« La pose de l’enfant, s’il vous plaît. »
Il y a des années, j’ai suivi un cours de yoga presque quotidiennement dans un studio d’East Village où chaque pratique commençait par ces trois mots. Peu importe la séquence à venir, la composition des personnes dans la salle, ou le professeur dirigeant, cette pose servait de point d’ancrage. Les New-Yorkais ont suivi, laissant tomber leurs corps et ramenant leurs genoux au sol, les hanches aux talons et le front au tapis. La descente en Balasana (Child’s Pose) dans une chambre de citadins occupés de type A dans une ville qui « ne dort jamais » était souvent dramatique : des exhalaisons frôlant les gémissements, le son même des gens qui relâchent leur stress.
Quinze ans plus tard, la pandémie frappe, les studios ferment et le stress monte en flèche. La pose que j’ai le plus souvent prise entre les cours Zoom était la pose courbée sur mon téléphone-doom-scrolling, c’est là que j’ai commencé à remarquer des mèmes Child’s Pose partout sur mes flux de médias sociaux.
Dans l’un, un yogi illustré commence une pratique de Tadasana (Mountain Pose), avant de se diriger rapidement vers son tapis et de rester dans Child’s Pose. Le slogan ? « Yoga pandémique ».

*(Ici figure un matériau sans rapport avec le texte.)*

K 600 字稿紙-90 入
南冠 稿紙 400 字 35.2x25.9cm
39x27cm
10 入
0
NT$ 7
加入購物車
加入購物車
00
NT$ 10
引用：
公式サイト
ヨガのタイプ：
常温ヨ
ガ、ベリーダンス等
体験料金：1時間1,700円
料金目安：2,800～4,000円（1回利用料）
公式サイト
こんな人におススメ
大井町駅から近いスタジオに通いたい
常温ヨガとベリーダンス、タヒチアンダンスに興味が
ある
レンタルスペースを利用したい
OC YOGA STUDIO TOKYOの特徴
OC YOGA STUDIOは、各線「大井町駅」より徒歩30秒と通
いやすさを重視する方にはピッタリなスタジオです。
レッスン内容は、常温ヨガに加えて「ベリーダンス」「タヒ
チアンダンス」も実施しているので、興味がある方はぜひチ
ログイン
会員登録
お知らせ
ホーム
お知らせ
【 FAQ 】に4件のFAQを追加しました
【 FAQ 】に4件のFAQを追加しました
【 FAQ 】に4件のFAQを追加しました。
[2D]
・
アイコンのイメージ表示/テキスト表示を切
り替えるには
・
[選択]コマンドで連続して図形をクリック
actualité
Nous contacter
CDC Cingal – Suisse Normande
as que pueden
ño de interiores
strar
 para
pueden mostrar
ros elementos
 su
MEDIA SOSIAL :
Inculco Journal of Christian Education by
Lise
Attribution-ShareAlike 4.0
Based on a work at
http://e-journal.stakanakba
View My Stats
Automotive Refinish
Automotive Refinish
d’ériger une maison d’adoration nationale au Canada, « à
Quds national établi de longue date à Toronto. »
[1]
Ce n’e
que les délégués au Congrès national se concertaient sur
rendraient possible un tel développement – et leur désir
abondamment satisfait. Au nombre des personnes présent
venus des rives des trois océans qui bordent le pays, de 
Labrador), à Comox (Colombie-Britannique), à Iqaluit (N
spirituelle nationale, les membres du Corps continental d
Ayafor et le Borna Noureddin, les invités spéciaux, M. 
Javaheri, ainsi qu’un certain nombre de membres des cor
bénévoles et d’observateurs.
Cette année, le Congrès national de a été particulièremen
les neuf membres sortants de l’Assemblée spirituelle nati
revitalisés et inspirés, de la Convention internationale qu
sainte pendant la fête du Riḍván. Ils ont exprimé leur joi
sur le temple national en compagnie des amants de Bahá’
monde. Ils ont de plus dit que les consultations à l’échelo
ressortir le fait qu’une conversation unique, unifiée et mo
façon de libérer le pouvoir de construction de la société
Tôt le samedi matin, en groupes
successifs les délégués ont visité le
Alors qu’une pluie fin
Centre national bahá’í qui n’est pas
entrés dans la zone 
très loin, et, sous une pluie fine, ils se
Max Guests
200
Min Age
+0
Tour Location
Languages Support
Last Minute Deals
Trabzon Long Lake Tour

Dans un autre, une femme s’est laissée tomber par terre au milieu de ce qui semble être une épicerie, le texte disant : « Mon professeur de yoga m’a dit de prendre Child’s Pose chaque fois que j’en avais besoin. » Je les ai tous aimés en riant. Au plus fort du confinement, faisant le plein de papier toilette dans une épicerie de Brooklyn, j’ai vraiment été tenté de tomber à genoux et de trouver un endroit frais pour mon front sur le linoléum. C’est vrai : dans les cours de yoga, les professeurs nous invitent souvent à faire la posture de l’enfant lorsque nous avons besoin de faire une pause. Tout le monde n’en avait-il pas besoin maintenant ?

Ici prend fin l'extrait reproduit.